Sandi and I stayed for the next few days as tourists. We cooked breakfast for Teddy and Justin before sending them on their way, and falling back into bed for a long nap. Our next challenge was figuring out the busses since Teddy had taken his car! We began the first of many rides on Bus 30 to China Town for a walking tour. The guide included the fortune cookie factory where we snuck as many “mistakes” as we dared. She gave us recipes for the odd vegetables sold at street-side markets. And she walked us through a temple rife with burning incense, candles and bowls of fruit. We opted for lunch on our own and followed the locals to a Chinese café complete with a whole slaughtered pig hanging in the kitchen.

We strolled through the financial district then UP to Coit Tower. So much for an easy day off after a hard race! When the street ended because the hill steepened, stairs led us up even further. Eventually we found the base of the tower and took the elevator to the top. Unfortunately a stream of clouds flowing in from the ocean over the bay covered Alcatraz Island. However, we could see all the terrain in the city we’d already covered as well as what was in the plan for the next couple days: hiking the Marin Headlands, Ghirardelli Square, a WWII-era submarine and North Beach, the Italian district of the city.

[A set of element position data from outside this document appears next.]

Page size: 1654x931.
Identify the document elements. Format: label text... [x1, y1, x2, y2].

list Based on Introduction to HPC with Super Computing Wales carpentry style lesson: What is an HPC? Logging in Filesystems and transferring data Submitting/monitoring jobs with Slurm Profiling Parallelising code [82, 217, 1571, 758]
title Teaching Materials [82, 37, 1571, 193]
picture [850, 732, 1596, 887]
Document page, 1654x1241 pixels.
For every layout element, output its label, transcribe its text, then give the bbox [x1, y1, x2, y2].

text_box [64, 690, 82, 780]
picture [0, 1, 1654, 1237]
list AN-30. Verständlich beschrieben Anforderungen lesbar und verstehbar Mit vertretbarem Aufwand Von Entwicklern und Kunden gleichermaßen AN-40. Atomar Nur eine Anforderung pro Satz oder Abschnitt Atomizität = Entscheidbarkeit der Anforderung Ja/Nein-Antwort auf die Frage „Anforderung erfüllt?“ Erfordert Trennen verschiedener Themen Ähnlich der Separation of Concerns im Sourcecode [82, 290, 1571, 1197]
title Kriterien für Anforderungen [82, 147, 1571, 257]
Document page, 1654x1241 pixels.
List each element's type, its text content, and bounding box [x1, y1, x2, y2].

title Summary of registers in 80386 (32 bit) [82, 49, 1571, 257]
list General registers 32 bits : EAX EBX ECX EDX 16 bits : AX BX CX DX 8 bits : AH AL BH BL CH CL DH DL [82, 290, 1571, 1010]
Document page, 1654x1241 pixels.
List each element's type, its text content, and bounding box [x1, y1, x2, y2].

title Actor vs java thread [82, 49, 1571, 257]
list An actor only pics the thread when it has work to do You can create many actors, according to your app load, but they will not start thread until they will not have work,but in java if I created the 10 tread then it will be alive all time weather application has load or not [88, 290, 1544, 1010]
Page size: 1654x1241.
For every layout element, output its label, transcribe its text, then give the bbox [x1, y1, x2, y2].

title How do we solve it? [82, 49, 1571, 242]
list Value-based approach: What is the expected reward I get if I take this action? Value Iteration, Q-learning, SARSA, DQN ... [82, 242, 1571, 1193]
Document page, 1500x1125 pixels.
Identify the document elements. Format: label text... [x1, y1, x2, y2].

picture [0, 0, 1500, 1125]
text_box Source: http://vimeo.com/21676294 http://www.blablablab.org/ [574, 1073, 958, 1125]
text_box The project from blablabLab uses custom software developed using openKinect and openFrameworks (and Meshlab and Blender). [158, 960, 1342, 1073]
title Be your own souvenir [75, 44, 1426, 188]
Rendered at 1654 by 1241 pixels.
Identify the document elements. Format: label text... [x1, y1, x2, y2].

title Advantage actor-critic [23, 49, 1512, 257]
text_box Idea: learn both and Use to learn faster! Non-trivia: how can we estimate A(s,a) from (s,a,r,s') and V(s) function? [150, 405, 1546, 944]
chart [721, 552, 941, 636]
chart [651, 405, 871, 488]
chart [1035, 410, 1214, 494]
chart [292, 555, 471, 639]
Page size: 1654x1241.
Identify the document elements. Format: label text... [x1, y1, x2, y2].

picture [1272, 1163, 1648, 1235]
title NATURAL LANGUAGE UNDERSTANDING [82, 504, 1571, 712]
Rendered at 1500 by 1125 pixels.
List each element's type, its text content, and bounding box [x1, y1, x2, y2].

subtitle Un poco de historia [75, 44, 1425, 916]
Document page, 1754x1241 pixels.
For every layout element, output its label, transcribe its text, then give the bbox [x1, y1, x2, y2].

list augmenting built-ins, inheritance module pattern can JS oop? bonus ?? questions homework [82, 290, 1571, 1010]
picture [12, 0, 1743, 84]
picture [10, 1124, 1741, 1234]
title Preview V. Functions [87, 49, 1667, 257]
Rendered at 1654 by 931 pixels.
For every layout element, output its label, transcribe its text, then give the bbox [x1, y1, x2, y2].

Day Two of tourism was a victorious homework day: we finally finished all of the work for our Hermeneutics class, which meant Sandi was out of school for the summer! (I am still working on Romans.) We took his victory hike on the trails above Mill City in the Marin Headlands before meeting Carrie for dinner at Spinnaker. Since she was sans Mark, we of course took the opportunity to find out the real story  between marveling at keeling sailboats, seal heads periscoping up from the waves and watching the sun cast its last evening rays on the slopes of San Francisco.

Our last day found us testing out a tandem bike against the advice of locals. We rode around town enough to realize this would be a challenge, then loaded the bike on a ferry to Angel Island. Once there, we settled into a routine: peddle for a few minutes, stop to explore ruins, take a picture of the Golden Gate Bridge; peddle, explore, take a picture, etc. I’m not sure if we felt cheated or relieved when we could no longer see the bridge.

We ferried back to the mainland and wiled away the afternoon peddling around the city. Wandering from chocolate shop to the café and back in Ghirardelli Square, we scored sample caramel chocolates at each place, each time. Finally, we bought Mom and Dad a bagful of chocolates and peddled on to the cable car turn-around, where the workers manually turn each car around for its return journey up the cables. Sadly returning the bike, we explored the WWII-era submarine before dinner at a very Italian family-owned establishment in North Beach.

Carrie dropped us at the airport in the morning for the reclamation of our house, which we found occupied by the Bryans, who’d even stationed two of their clan of six in the trailer. We only won back one of our rooms, however, since they were invited guests in the process of moving. Thus ended the Douglass adventures for the month of June. We are breathing a sigh of rest from the crazy four months we’ve lived in SC even while we gear up for a crazy July and August, full of races and travels.